Google’s API Motion To Dismiss Oracle’s Java Copyright Claims Is Defeated

Google’s API Motion To Dismiss Oracle’s Java Copyright Claims Is Defeated

Mark Bowman is a JD candidate at Osgoode Hall Law School.

Google’s attempt to dismiss via summary judgment copyright infringement accusations from Oracle against its Java-based Android operating system have failed, with one exception. In a judgment filled with veiled disdain for Google’s motion, the United States District Judge William Alsup found that the main subject matter of the motion, the APIs, was not sufficiently defined by Google to pass the copyright challenges presented in Oracle's original complaint, with the exception of names found within the APIs.

Oracle previously filed notice on September 12, 2010, for both patent and copyright infringement, and this latest motion from Google had aims to remove the copyright component from the complaint by showing that 12 source code files do not have copyright protection.  Google also asserted that the names, scènes à faire in nature, used as a method of operation a degree of similarity with the original files and the fair use nature of the 37 API package specifications removed any copyright protection. Oracle has estimated damages from the patent and copyright infringement at $1.2 billion, and the two parties are actively negotiating a settlement, although reports are a settlement will not be reached in the immediate future.

APIs, or application programming interfaces, are extremely brief pieces of code that wrap around either a program or a library (a grouping of smaller pieces of code that does not run by itself but provides functionality to other programs) and act as a local specification or standard for any connecting program to use. The irony of this copyright infringement claim is that APIs are usually exposed to third parties to allow for software to grow beyond the original design and use, a technique that is found in almost every modern web-based service. Oracle has objected because Google has replaced code within 12 code files found on the other side of the Java APIs, something that Google probably has done to ensure positive and consistent Android customer experience on the various mobile platforms that it runs on.

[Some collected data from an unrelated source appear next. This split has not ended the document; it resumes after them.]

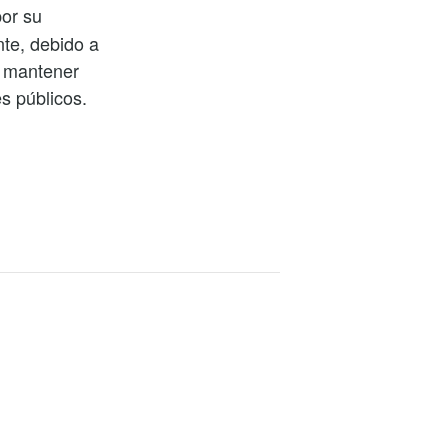
or su
nte, debido a
a mantener
s públicos.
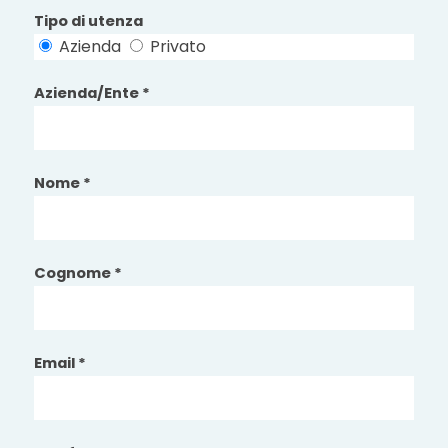
Tipo di utenza
Azienda
Privato
Azienda/Ente *
Nome *
Cognome *
Email *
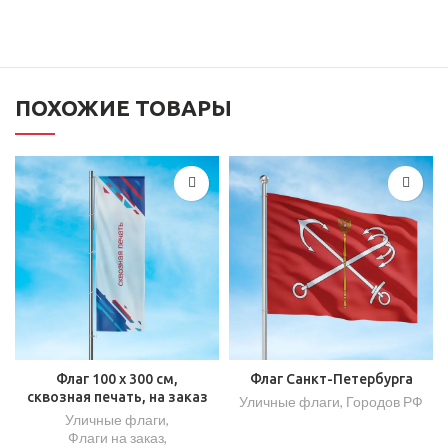
ПОХОЖИЕ ТОВАРЫ
Флаг 100 x 300 см,
Флаг Санкт-Петербурга
сквозная печать, на заказ
Уличные флаги
,
Городов РФ
Уличные флаги
,
Флаги на заказ
,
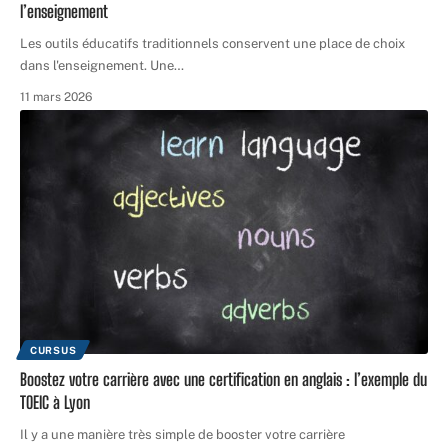
l’enseignement
Les outils éducatifs traditionnels conservent une place de choix
dans l'enseignement. Une
…
11 mars 2026
CURSUS
Boostez votre carrière avec une certification en anglais : l’exemple du
TOEIC à Lyon
Il y a une manière très simple de booster votre carrière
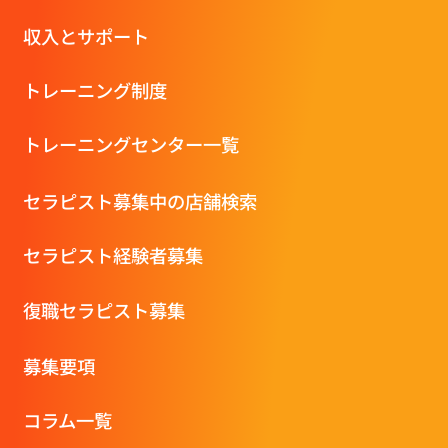
収⼊とサポート
トレーニング制度
トレーニングセンター一覧
セラピスト募集中の店舗検索
セラピスト経験者募集
復職セラピスト募集
募集要項
コラム一覧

Google argued that the 12 code files were a small part of a larger monolithic Java copyright and thus too meager to be considered copyright infringement (Java is exponentially larger in size than 12 files).  The judge ruled against Google and found that each individual file would have its own copyright protection. Google also asserted that the API specifications themselves were not subject to copyright protection due to the general nature of the specifications as names, the scènes à faire nature of the technique, the fact that APIs are a ‘method of operation’, that APIs fall under the ‘virtual identify standard’, and that the use of the Java APIs was ‘fair use’.

Justice Alsup did side with Google on the first of these issues and found that the various names associated with the specifications (the names of the methods found within the API, the name of the API, and any other class name) were not subject to copyright. The judge however dismissed the other notions that the use of APIs within software was scène à faire (an element of created work that is either obligated or expected within the work, and thus not copyrightable).  The Court also disagreed with the argument that, as a ‘method of operation’ within software development, an API is not copyrightable (as defined by 17 U.S.C. 102(b)). The judge further rejected Google’s arguments that in order to be deemed copyrighted work the material had to be virtually identifiable and not substantially similar (Android’s versions of the APIs would be similar but not identical), and the Java API packages cannot be deemed either fair use or not (as defined in 17 U.S.C. 107) due to existing disputed questions of material fact.

The response by the District Court to Google’s request still leaves much to be decided by a jury if a settlement cannot be reached before trial. Oracle’s claim that ‘Android fragmented the Java platform and locked Java out of the smartphone market’ is a bit unexpected as Oracle does not have any existing presence within the mobile market, nor has it announced any initiatives to make its presence known; the theory is that Oracle’s motivation behind this suit could be either to do a favour for Apple (Android's main competitor in the mobile market), or to protect against future copyright infringement claims against their own products (including Java). It is also of interest that both Java and Android are open-source software covered by the GNU General Public License, which could be sufficient to suggest fair use if this complaint reaches trial.

Canadian copyright law contains a similar provision covering ‘using any method or principle of manufacture or construction’ (64.1(1)(d) of the Copyright Act, 1985), however this has not been tested against software APIs. BlackBerry, the third largest platform in the smartphone market, might provide the opportunity as they also offer Java as a development environment for their phones and, depending on how it is been implemented, could potentially face the same complaint from Oracle in Canadian Courts.